## [Exercise requirements]
In the listing below, the answer starts at the line that has "For each pixel u v, give camera depth d." and stops after the line that has "94 280 7.32"; please repeat that part exactly and nothing more.
"""
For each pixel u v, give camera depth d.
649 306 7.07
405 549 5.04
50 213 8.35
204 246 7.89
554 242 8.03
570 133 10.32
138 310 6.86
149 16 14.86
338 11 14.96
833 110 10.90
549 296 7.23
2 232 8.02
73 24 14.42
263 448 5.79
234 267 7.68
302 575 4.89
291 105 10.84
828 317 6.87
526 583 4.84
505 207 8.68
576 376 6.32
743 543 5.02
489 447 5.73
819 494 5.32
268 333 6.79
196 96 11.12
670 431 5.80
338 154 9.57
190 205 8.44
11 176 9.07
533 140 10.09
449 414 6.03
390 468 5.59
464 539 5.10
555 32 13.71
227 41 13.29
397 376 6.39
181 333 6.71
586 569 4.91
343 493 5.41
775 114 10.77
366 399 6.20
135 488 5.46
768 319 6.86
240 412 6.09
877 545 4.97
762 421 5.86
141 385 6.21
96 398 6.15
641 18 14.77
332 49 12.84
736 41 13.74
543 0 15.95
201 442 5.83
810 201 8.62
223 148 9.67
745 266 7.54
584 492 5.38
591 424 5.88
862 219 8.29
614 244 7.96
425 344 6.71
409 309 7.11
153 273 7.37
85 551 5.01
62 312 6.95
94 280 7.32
"""
"""
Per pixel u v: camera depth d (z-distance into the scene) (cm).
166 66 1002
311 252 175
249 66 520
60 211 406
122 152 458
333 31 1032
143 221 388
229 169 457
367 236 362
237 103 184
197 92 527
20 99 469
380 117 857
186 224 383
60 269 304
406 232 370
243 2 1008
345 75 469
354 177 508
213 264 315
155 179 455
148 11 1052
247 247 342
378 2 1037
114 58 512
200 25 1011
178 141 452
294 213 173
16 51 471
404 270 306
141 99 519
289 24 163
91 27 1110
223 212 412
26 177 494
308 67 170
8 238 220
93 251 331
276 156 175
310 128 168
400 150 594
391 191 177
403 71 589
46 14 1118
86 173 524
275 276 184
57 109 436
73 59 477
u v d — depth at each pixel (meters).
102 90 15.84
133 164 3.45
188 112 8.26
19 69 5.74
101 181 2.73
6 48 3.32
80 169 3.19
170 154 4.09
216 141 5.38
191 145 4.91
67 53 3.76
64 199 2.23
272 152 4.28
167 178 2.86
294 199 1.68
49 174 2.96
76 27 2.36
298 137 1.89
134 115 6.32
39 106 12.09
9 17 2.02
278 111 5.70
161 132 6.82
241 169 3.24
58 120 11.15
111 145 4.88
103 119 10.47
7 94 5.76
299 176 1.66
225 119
"""
## [Output below]
For each pixel u v, give camera depth d.
649 306 7.07
405 549 5.04
50 213 8.35
204 246 7.89
554 242 8.03
570 133 10.32
138 310 6.86
149 16 14.86
338 11 14.96
833 110 10.90
549 296 7.23
2 232 8.02
73 24 14.42
263 448 5.79
234 267 7.68
302 575 4.89
291 105 10.84
828 317 6.87
526 583 4.84
505 207 8.68
576 376 6.32
743 543 5.02
489 447 5.73
819 494 5.32
268 333 6.79
196 96 11.12
670 431 5.80
338 154 9.57
190 205 8.44
11 176 9.07
533 140 10.09
449 414 6.03
390 468 5.59
464 539 5.10
555 32 13.71
227 41 13.29
397 376 6.39
181 333 6.71
586 569 4.91
343 493 5.41
775 114 10.77
366 399 6.20
135 488 5.46
768 319 6.86
240 412 6.09
877 545 4.97
762 421 5.86
141 385 6.21
96 398 6.15
641 18 14.77
332 49 12.84
736 41 13.74
543 0 15.95
201 442 5.83
810 201 8.62
223 148 9.67
745 266 7.54
584 492 5.38
591 424 5.88
862 219 8.29
614 244 7.96
425 344 6.71
409 309 7.11
153 273 7.37
85 551 5.01
62 312 6.95
94 280 7.32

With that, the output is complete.